New ghost towns everywhere

Discussion in 'Economics' started by turkeyneck, Mar 3, 2008.

  1. Feb. 29 (Bloomberg) -- When Quinn Cuthbertson looks around his new neighborhood in El Dorado Hills, California, he sees rows of empty homes and barren hillsides. A promised new school and a clubhouse haven't materialized.

    Cuthbertson paid $460,000 for a four-bedroom house in this northern California town named for the mythical golden city. He now suspects his neighbor spent $45,000 less. Nearby, 87 of 98 Toll Brothers Inc. home sites are undeveloped.

    http://www.bloomberg.com/apps/news?pid=20601109&sid=au67GKPyS_Dg&refer=home
     

  2. Is he living in this house or speculating in real estate markets? Trying to catch tops and bottoms? An average house doubles in value every 10 years just look at the past data spanning 70 years
     
  3. pitz

    pitz

    Doubles in value? Hardly. The long-run rate of appreciation in real estate is just slightly above the rate of inflation.

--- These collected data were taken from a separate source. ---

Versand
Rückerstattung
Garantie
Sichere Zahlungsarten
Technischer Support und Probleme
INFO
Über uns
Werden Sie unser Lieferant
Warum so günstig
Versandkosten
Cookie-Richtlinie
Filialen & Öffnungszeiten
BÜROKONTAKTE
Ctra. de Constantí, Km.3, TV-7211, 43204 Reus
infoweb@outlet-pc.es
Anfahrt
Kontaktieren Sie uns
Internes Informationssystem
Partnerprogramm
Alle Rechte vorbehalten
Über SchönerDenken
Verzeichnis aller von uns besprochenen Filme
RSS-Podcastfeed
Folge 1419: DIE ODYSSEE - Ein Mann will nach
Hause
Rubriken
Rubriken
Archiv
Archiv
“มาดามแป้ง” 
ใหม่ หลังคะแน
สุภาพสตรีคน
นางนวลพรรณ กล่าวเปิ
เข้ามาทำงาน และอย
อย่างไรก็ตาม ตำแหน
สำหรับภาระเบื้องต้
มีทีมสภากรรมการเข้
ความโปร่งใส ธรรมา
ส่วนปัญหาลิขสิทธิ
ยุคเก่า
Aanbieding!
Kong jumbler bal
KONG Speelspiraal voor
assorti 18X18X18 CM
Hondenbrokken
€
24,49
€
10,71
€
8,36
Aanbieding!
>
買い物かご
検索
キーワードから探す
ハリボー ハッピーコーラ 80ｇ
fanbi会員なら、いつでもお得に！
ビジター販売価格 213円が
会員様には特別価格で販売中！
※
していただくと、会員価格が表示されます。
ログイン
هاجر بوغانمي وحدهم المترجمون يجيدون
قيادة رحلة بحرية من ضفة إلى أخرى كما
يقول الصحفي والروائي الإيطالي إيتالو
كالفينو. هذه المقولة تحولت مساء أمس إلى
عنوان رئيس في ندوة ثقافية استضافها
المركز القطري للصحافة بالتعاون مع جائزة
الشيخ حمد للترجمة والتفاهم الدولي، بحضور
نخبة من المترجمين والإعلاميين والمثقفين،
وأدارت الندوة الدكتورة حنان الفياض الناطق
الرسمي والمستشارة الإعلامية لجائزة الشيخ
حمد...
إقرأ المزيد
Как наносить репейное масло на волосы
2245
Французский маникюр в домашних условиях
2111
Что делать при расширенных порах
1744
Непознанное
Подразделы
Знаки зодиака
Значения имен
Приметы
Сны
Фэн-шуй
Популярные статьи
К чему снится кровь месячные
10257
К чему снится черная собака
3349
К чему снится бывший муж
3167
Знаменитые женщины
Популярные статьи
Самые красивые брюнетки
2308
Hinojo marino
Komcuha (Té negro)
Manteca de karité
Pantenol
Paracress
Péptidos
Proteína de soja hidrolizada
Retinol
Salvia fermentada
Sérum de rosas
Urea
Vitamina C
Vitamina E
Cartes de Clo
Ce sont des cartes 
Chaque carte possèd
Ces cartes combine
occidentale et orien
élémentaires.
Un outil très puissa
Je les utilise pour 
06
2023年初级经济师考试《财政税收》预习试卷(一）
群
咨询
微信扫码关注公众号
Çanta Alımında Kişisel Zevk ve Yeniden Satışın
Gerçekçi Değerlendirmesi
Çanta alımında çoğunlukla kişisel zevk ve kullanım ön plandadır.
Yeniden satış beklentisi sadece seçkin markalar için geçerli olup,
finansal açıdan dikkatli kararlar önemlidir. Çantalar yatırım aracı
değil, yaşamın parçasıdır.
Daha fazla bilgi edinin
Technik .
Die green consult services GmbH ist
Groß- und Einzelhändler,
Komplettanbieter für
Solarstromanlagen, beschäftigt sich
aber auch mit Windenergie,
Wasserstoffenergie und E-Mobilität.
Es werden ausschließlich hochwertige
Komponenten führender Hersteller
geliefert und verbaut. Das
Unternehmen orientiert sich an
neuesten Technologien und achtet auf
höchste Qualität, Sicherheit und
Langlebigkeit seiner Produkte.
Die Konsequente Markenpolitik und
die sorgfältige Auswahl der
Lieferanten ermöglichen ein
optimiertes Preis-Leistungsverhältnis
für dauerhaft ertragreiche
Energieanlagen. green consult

The past 30 years has been a combination of interest-rate related repricing (in stocks..we call this P/E multiple expansion), small amounts of inflation, and of course, the most recent speculative top.

    As interest rates rise rapidly, as they have been in the past few months, I'd expect house prices to continue going down, and the speculative premium will very quickly dissipate.